Overall, these studies highlight the potential for agonistic CD40 mAb as an adjuvant therapy with surgery in the clinical setting, with potential mechanisms explained by activation of the innate or adaptive arms of the immune response—or both. For patients with PDA, for whom early dissemination of tumor cells to metastatic niches results in most patients relapsing after resection of the primary tumor, these findings suggest immunotherapy in conjunction with surgery may be highly beneficial, providing long-lived protection that prevents recurrent or metastatic lesions from arising.
Surgery is not the only potential partner for agonistic CD40 mAb in the clinic; other methods of reducing or removing tumors have also been shown to synergize with the immunostimulatory mAb, as shown in Figure 1. Significant work has been done combining agonistic CD40 mAb and various chemotherapies, such as gemcitabine22 and cyclophosphamide21, where both innate and adaptive immune cells mediate anti-tumor responses.

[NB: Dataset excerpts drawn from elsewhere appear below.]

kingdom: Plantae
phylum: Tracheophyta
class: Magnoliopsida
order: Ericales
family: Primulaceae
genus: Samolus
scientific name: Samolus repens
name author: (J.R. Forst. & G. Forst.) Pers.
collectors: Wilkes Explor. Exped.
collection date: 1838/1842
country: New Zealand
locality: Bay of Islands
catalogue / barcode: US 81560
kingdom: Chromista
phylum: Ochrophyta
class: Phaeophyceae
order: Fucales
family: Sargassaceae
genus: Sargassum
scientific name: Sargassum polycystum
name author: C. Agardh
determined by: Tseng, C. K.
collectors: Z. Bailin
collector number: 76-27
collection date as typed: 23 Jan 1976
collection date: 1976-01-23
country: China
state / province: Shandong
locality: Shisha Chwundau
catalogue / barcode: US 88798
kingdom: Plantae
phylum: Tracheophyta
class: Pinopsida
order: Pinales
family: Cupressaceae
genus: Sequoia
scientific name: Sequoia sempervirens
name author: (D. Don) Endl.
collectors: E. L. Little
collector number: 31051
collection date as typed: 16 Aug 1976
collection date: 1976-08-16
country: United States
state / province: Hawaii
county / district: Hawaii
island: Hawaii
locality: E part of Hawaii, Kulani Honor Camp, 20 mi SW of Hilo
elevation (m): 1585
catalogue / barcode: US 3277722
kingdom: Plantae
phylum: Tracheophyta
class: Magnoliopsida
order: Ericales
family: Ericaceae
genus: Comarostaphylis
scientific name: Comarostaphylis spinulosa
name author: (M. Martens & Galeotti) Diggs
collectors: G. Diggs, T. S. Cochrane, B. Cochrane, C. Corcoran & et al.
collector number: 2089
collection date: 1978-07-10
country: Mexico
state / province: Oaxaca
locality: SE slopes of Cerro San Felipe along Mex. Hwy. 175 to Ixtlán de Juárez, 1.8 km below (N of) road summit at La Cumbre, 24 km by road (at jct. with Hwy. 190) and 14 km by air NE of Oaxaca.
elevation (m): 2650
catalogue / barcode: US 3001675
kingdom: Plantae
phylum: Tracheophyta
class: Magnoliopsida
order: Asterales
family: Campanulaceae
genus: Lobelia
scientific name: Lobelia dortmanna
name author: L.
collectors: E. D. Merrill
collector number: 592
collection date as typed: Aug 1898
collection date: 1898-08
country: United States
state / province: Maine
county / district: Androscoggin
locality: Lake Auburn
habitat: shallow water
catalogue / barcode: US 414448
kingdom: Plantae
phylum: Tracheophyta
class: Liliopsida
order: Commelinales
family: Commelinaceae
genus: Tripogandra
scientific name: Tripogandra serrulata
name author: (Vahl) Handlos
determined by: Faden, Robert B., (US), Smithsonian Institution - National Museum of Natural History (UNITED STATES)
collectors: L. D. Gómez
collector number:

Clinically, in patients with metastatic PDA, CD40 mAb used in combination with gemicitabine led to a 24% rate of objective tumor responses, associated with macrophage infiltration—not T cell infiltration—in the microenvironment of regressing tumors20. Radiation has long been known to trigger an abscopal effect, and adding CD40 mAb to total body irradiation improves adaptive immune responses against tumors23,24. Finally, combining immunotherapies is an attractive approach given the success of anti-CTLA-4 and PD-1/L-1 antibodies in the clinic1–3. Indeed, combining the immunostimulatory effects of agonistic CD40 mAb with negative checkpoint regulators (e.g. anti-CTLA-4) promotes adaptive immune responses against tumors in preclinical studies17, and is currently the focus of an ongoing clinical trial at the University of Pennsylvania (ClinicalTrials.gov, #{"type":"clinical-trial","attrs":{"text":"NCT01103635","term_id":"NCT01103635"}}NCT01103635). Furthermore, partnering agonistic CD40 mAb with immunostimulatory treatments drives significant tumor regression in preclinical studies16,19,29–32. Thus, partnering agonistic CD40 mAb with a variety of therapies has the potential for elevating cancer patient responses and outcomes.
Figure 1
Partnerships for agonistic CD40 immunotherapy against tumors
The ability of agonistic CD40 mAb to activate both the innate and adaptive arms of the immune system promotes rapid responses that have the potential to develop into long-lived T cell memory. The advantages of removing or reducing the tumor—in conjunction with liberation of tumor antigen via surgery, chemotherapy, radiation, or immunotherapy—provide a unique opportunity for synergy with agonistic CD40 mAb treatment. Thus, the partnership between current therapies and agonistic CD40 mAb represents an effective and realistic approach for treating cancer with long-term benefits for patients.